* Work to complete
• A. For each statement below, say whether it agrees with the news roundup. Answer yes or no and quote the deciding words of the roundup. (i) Trump has decided to release the Middle East peace plan after the Israeli elections. (ii) Mazyar Ebrahimi now lives outside Iran. (iii) Britain has already released the tanker Grace 1.
• B. Carry on the news roundup from where it stops.

* Text block
********************

ULTIMATE DEAL WATCH — Trump undecided on when to release Middle East peace plan, envoy says — by Kevin Cirilli and Nick Wadhams: “President Donald Trump hasn’t decided whether to unveil his Middle East peace plan before or after Israeli elections set for next month, and the U.S. hopes eventually to engage with the Palestinian Authority on an accord, special envoy Jason Greenblatt said… Greenblatt gave no indication of what the political plan would look like, but said Trump would have to ‘decide soon’ whether to roll it out before the [September 17] Israeli elections or after — and whether to wait until after a new government has been formed.”[Bloomberg; Video]
IRAN WATCH — ‘Iran tortured me into confessing to be an Israeli spy’ — by Jiyar Gol: “A once-successful Iranian businessman says he is lucky to be alive after being tortured by the Iranian authorities into a false confession of spying for Israel and assassinating Iranian nuclear scientists — a crime punishable by hanging. The story of Mazyar Ebrahimi, who now lives abroad, also sheds a light on a bitter rivalry between Iran’s intelligence agencies… I met Mazyar Ebrahimi in Frankfurt in July, several months after he called me out of the blue from Germany. I was surprised, as I had assumed he had been executed long ago.” [BBC]
Iran said Tuesday that Britain may release an Iranian oil tanker it seized last month “soon.” Jalil Eslami, the deputy head of Iran’s ports and Maritime Organization, said that “Britain is interested in releasing Iran’s oil tanker Grace 1… following the exchange of some documents, we hope the release will take place soon.”

********************

Collected data:
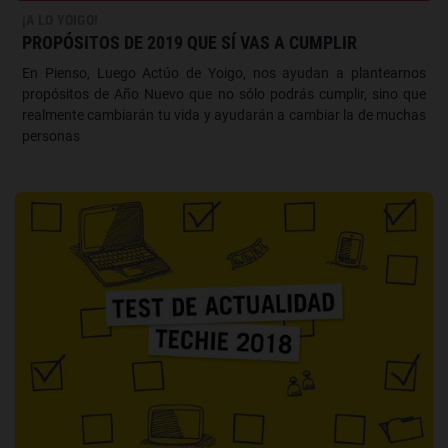
¡A LO YOIGO!
PROPÓSITOS DE 2019 QUE SÍ VAS A CUMPLIR
En Pienso, Luego Actúo de Yoigo, nos ayudan a plantearnos
propósitos de Año Nuevo que no sólo podrás cumplir, sino que
realmente cambiarán tu vida y ayudarán a cambiar la de muchas
personas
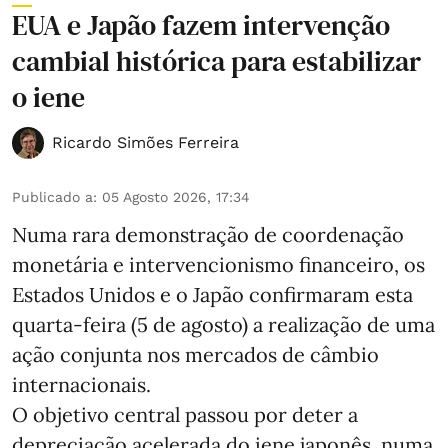
EUA e Japão fazem intervenção
cambial histórica para estabilizar
o iene
Ricardo Simões Ferreira
Publicado a
:
05 Agosto 2026, 17:34
Numa rara demonstração de coordenação
monetária e intervencionismo financeiro, os
Estados Unidos e o Japão confirmaram esta
quarta-feira (5 de agosto) a realização de uma
ação conjunta nos mercados de câmbio
internacionais.
O objetivo central passou por deter a
depreciação acelerada do iene japonês, numa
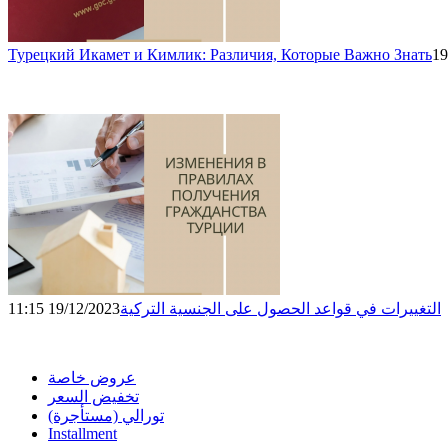
Турецкий Икамет и Кимлик: Различия, Которые Важно Знать
19
التغييرات في قواعد الحصول على الجنسية التركية
19/12/2023 11:15
عروض خاصة
تخفيض السعر
تورالي (مستأجرة)
Installment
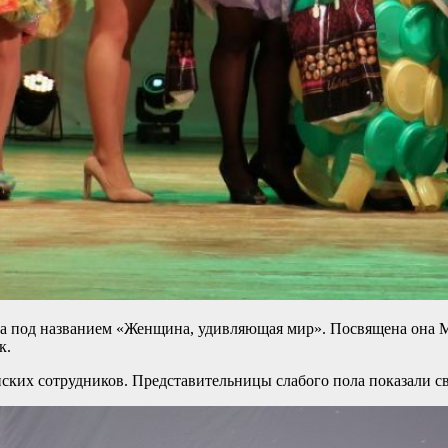
амма под названием «Женщина, удивляющая мир». Посвящена он
к.
ких сотрудников. Представительницы слабого пола показали св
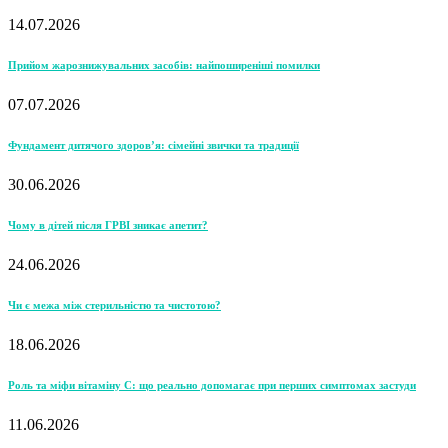
14.07.2026
Прийом жарознижувальних засобів: найпоширеніші помилки
07.07.2026
Фундамент дитячого здоров’я: сімейні звички та традиції
30.06.2026
Чому в дітей після ГРВІ зникає апетит?
24.06.2026
Чи є межа між стерильністю та чистотою?
18.06.2026
Роль та міфи вітаміну С: що реально допомагає при перших симптомах застуди
11.06.2026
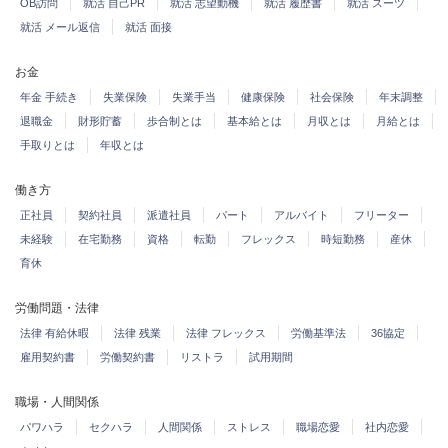
OB訪問
就活 自己PR
就活 志望動機
就活 履歴書
就活 スーツ
就活 メール返信
就活 面接
お金
年金 手続き
失業保険
失業手当
健康保険
社会保険
年末調整
退職金
財形貯蓄
歩合制とは
基本給とは
月収とは
月給とは
手取りとは
年収とは
働き方
正社員
契約社員
派遣社員
パート
アルバイト
フリーター
未経験
在宅勤務
資格
転勤
フレックス
時短勤務
産休
育休
労働問題・法律
法律 有給休暇
法律 残業
法律 フレックス
労働基準法
36協定
雇用契約書
労働契約書
リストラ
試用期間
職場・人間関係
パワハラ
セクハラ
人間関係
ストレス
職場恋愛
社内恋愛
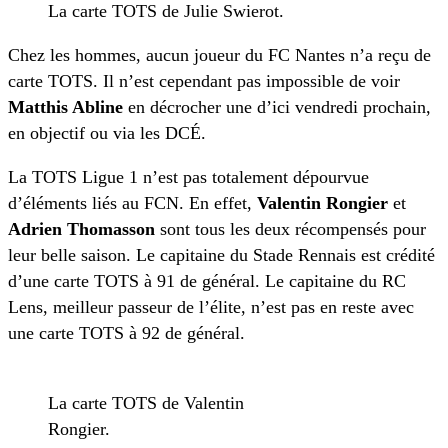
La carte TOTS de Julie Swierot.
Chez les hommes, aucun joueur du FC Nantes n’a reçu de
carte TOTS. Il n’est cependant pas impossible de voir
Matthis Abline
en décrocher une d’ici vendredi prochain,
en objectif ou via les DCÉ.
La TOTS Ligue 1 n’est pas totalement dépourvue
d’éléments liés au FCN. En effet,
Valentin Rongier
et
Adrien Thomasson
sont tous les deux récompensés pour
leur belle saison. Le capitaine du Stade Rennais est crédité
d’une carte TOTS à 91 de général. Le capitaine du RC
Lens, meilleur passeur de l’élite, n’est pas en reste avec
une carte TOTS à 92 de général.
La carte TOTS de Valentin
Rongier.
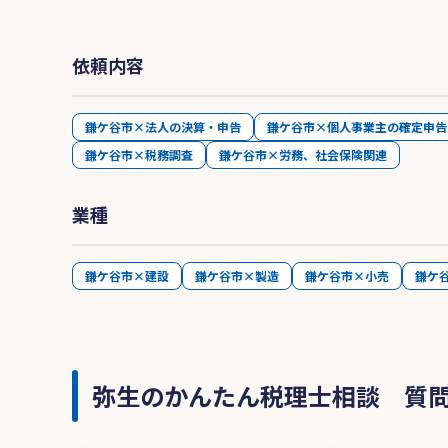
依頼内容
鎌ケ谷市×法人の決算・申告
鎌ケ谷市×個人事業主の確定申告
鎌ケ谷市×税務調査
鎌ケ谷市×労務、社会保険関連
業種
鎌ケ谷市×建設
鎌ケ谷市×製造
鎌ケ谷市×小売
鎌ケ
弥生のかんたん税理士相談 質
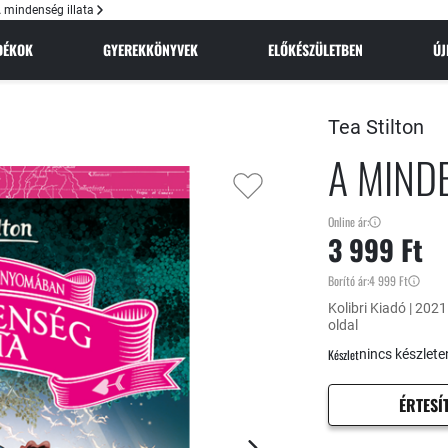
 mindenség illata
NDÉKOK
GYEREKKÖNYVEK
ELŐKÉSZÜLETBEN
Ú
Tea Stilton
A MIND
Online ár:
3 999 Ft
Borító ár:
4 999 Ft
Kolibri Kiadó | 202
oldal
Készlet
nincs készlete
ÉRTESÍ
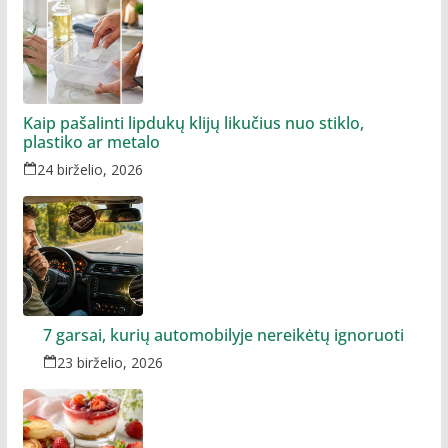
Kaip pašalinti lipdukų klijų likučius nuo stiklo,
plastiko ar metalo
24 birželio, 2026
7 garsai, kurių automobilyje nereikėtų ignoruoti
23 birželio, 2026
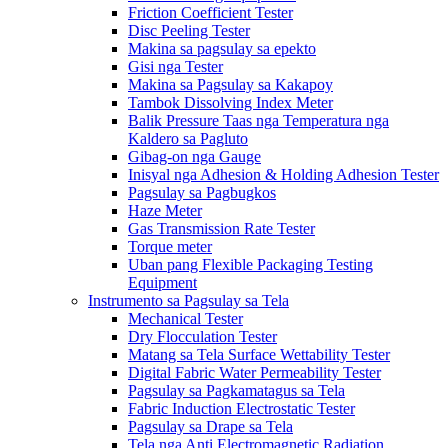
Friction Coefficient Tester
Disc Peeling Tester
Makina sa pagsulay sa epekto
Gisi nga Tester
Makina sa Pagsulay sa Kakapoy
Tambok Dissolving Index Meter
Balik Pressure Taas nga Temperatura nga
Kaldero sa Pagluto
Gibag-on nga Gauge
Inisyal nga Adhesion & Holding Adhesion Tester
Pagsulay sa Pagbugkos
Haze Meter
Gas Transmission Rate Tester
Torque meter
Uban pang Flexible Packaging Testing
Equipment
Instrumento sa Pagsulay sa Tela
Mechanical Tester
Dry Flocculation Tester
Matang sa Tela Surface Wettability Tester
Digital Fabric Water Permeability Tester
Pagsulay sa Pagkamatagus sa Tela
Fabric Induction Electrostatic Tester
Pagsulay sa Drape sa Tela
Tela nga Anti Electromagnetic Radiation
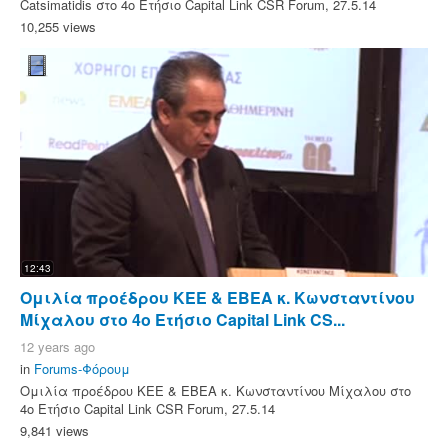
Catsimatidis στο 4ο Ετήσιο Capital Link CSR Forum, 27.5.14
10,255 views
12:43
Ομιλία προέδρου ΚΕΕ & ΕΒΕΑ κ. Κωνσταντίνου
Μίχαλου στο 4ο Ετήσιο Capital Link CS...
12 years ago
in
Forums-Φόρουμ
Ομιλία προέδρου ΚΕΕ & ΕΒΕΑ κ. Κωνσταντίνου Μίχαλου στο
4ο Ετήσιο Capital Link CSR Forum, 27.5.14
9,841 views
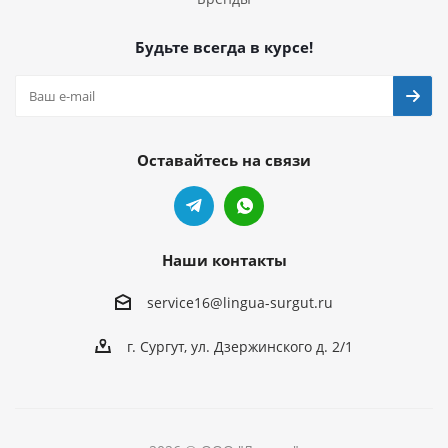
Будьте всегда в курсе!
Оставайтесь на связи
Наши контакты
service16@lingua-surgut.ru
г. Сургут
,
ул. Дзержинского д. 2/1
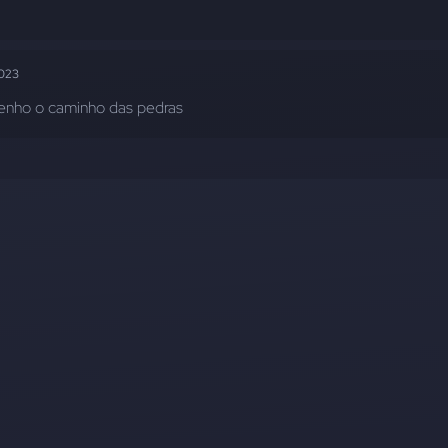
023
 tenho o caminho das pedras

********************

* Task-by-task outputs
• A.
(i) No: "President Donald Trump hasn’t decided whether to unveil his Middle East peace plan before or after Israeli elections set for next month"
(ii) Yes: "who now lives abroad"
(iii) No: "we hope the release will take place soon."

• B.
2020 BRIEFS — The uneasiness of Joe Biden’s presidential campaign is about more than gaffes… Cory Booker is hoping to follow the path cut by Barack Obama in 2008: Use a strong showing in Iowa to become a serious threat to the establishment front-runner… Can Kamala Harris catch Joe Biden and Elizabeth Warren in Iowa?
Bill Weld, the Republican running against Donald Trump, took his messageto the Iowa State Fair. Few listened… Tulsi Gabbard will take a two-week break from the campaign trail for National Guard duty… Mark Sanford heading to New Hampshire to further explore 2020 presidential bid… Republicans launching innovation fund to match Democrats.
RACE TO THE KNESSET — Transportation Minister Bezalel Smotrich escaped with his job on Monday after being forced to apologize to Netanyahu over comments he made Sunday. Smotrich was summoned to Netanyahu’s office on Monday and told that if he did not apologize, he would be fired. The transportation minister accused Netanyahu of “a surrender to Arab terrorism and violence at the holiest place in Judaism” after Jews were briefly banned from accessing the Temple Mount on Tisha B’av. He also said the prime minister showed “zero leadership” in response to a court ruling prohibiting gender segregation at public events.
Later that day, Smotrich presided over the official campaign launch of the united right-wing parties, now known as Yamina (“rightward”). There he offered a muted apology to the prime minister, saying: “From this real pain, things were said in a fashion that should not have been said and were inappropriate to say, for sure not in the relationship between a prime minister and a minister in his government, and I regret this.”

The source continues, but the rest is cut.